Years pass and the lonely, aging father, who is now retired and free from the constraints of work, desires yet again to spend time with his son, who by this time is a family man himself. Hoping to make up for lost time, the father reaches out to him again. The son however has his own life and family to worry about; he warmly responds that he is now too busy with his own work and family to spend time with (or even talk to) his father. Like his father once had, the son promises that someday in the future they will spend time together. The last verses end with the lines "I'd love to dad if I could find the time/You see my new job's a hassle and the kids have the flu/But it's sure nice talking to you, dad … And as I hung up the phone, it occurred to me/He'd grown up just like me/My boy was just like me …". The father realizes that his son is now giving him vague promises like he once did to his son. The last line also says that the son's prediction about growing up to be like his father came true, although not in a way the father would have liked, and that the recurring lines of "we will get together then..we are going to have a good time then" are purely imaginary.

  • The Norwegian singer/guitarist Finn Kalvik released a Norwegian version in 1975, entitled "Aldri ride ranke og vuggesang", which charted in Norway.
  • Get a Life also spoofed the song in an episode where Chris and his father take part in a father-son activity day, and at the end Chris is glad to done something with his often cynical father. Chris Elliot then plays the guitar and sings the song, but it is interrupted by him somehow getting conked on the head.
  • DJ's Jimmy Ray & Jay of WGH-FM Eagle 97.3 (Norfolk, VA) wrote a parody of the song, entitled "Cats In The Kettle" on their second release Ill-Eagles II: Living in the House of Hope, which plays with the stereotype that Chinese restaurants in America use cat meat to pad out their food. As with the erroneous attributions of Chapin's song to Stevens, this parody has been attributed incorrectly to "Weird Al" Yankovic - a source of irritation to Yankovic, who eschews the use of racist humor.
  • The song was used as the music bed for a Northern Ireland Office anti-terrorism advertising campaign in the late 1980s, in which a man who commits a mass shooting in a pub loses his son in a terrorist attack many years later.

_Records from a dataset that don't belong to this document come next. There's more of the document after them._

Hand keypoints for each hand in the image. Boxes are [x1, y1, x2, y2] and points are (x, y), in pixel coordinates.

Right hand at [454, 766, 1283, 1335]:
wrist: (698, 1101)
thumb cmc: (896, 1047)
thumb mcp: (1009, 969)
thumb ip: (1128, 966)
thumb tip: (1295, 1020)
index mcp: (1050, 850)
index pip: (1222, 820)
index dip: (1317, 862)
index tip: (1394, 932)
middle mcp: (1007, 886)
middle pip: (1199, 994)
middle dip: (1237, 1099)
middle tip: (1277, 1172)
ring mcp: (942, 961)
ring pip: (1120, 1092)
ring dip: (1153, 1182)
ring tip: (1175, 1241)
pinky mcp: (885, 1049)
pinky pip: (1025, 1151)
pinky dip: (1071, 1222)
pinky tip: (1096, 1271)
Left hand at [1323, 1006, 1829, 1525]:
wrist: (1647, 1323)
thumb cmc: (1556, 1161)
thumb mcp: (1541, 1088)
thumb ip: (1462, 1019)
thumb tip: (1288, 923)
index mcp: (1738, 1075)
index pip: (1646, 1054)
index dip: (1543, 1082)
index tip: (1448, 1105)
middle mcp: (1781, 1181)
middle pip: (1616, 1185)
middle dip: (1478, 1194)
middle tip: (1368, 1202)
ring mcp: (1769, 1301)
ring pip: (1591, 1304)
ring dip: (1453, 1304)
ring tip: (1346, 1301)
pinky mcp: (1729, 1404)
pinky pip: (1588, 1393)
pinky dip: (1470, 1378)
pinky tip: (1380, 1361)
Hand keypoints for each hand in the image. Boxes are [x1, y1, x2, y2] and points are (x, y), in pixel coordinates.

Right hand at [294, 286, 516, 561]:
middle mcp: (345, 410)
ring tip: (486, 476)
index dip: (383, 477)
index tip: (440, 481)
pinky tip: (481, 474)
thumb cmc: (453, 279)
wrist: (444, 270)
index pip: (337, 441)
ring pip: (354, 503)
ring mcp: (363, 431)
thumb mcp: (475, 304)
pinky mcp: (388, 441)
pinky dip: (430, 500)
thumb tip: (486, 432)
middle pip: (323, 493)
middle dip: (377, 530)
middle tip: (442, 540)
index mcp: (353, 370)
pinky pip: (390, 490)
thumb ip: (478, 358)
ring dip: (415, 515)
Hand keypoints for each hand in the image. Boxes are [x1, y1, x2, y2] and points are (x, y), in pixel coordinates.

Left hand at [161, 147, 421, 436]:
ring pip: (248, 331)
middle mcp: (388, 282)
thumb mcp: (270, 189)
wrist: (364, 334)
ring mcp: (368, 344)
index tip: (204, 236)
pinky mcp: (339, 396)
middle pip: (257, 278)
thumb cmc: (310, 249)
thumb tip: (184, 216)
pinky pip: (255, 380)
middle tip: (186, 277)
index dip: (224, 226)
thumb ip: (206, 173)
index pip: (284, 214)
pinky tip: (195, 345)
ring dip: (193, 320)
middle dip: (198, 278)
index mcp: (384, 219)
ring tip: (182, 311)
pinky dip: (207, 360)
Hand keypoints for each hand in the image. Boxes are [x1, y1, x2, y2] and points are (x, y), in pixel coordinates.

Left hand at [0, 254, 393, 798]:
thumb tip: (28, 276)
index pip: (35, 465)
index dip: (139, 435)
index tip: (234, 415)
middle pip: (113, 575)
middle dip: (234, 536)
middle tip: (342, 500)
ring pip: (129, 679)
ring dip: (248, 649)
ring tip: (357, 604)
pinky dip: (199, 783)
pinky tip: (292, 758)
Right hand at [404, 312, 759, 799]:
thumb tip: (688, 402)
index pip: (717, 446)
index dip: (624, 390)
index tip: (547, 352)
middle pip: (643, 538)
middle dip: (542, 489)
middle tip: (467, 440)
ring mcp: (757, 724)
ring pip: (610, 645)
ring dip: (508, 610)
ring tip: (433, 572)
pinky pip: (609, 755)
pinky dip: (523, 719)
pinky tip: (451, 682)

The line "... my boy was just like me" plays as the son's coffin is lowered into the ground.
  • At the end of the Scrubs, season 4 episode "My Unicorn" when the character Murray (played by Matthew Perry) admits to his dad (who isn't actually his biological father) that he loves him. The dad (played by Perry's father John Bennett Perry) then proceeds to sing the song "Cats in the Cradle" before Murray tells him not to.
  • In the 'Til Death episode "I Heart Woodcocks" the song plays when Eddie puts Jeff's tape on his car stereo, though the captioning states the song is 'Cat Steven's Cat's in the Cradle."
  • In the Canadian television series, "Brothers By Choice" (1986), Max and Laura Williams sing the song at the end of episode 4.
  • In the 2007 movie Shrek the Third, Donkey sings the chorus line (to Shrek's irritation) when Shrek learns that he is going to be a father.
  • In the first episode of the Adult Swim show Harvey Birdman, Attorney at Law, Harvey makes an allusion to the song when speaking to Jonny Quest when he says, "Hmm... The cat's in the cradle, and the silver ball...".
  • In the Friends' episode The One With Chandler's Dad, Chandler states "It's all very cat's in the cradle" when explaining to Monica his estranged relationship with his drag-queen father.
  • In a late episode of Mad About You a pregnant Jamie asks Paul whether he's going to be "like the father in Cat's Cradle."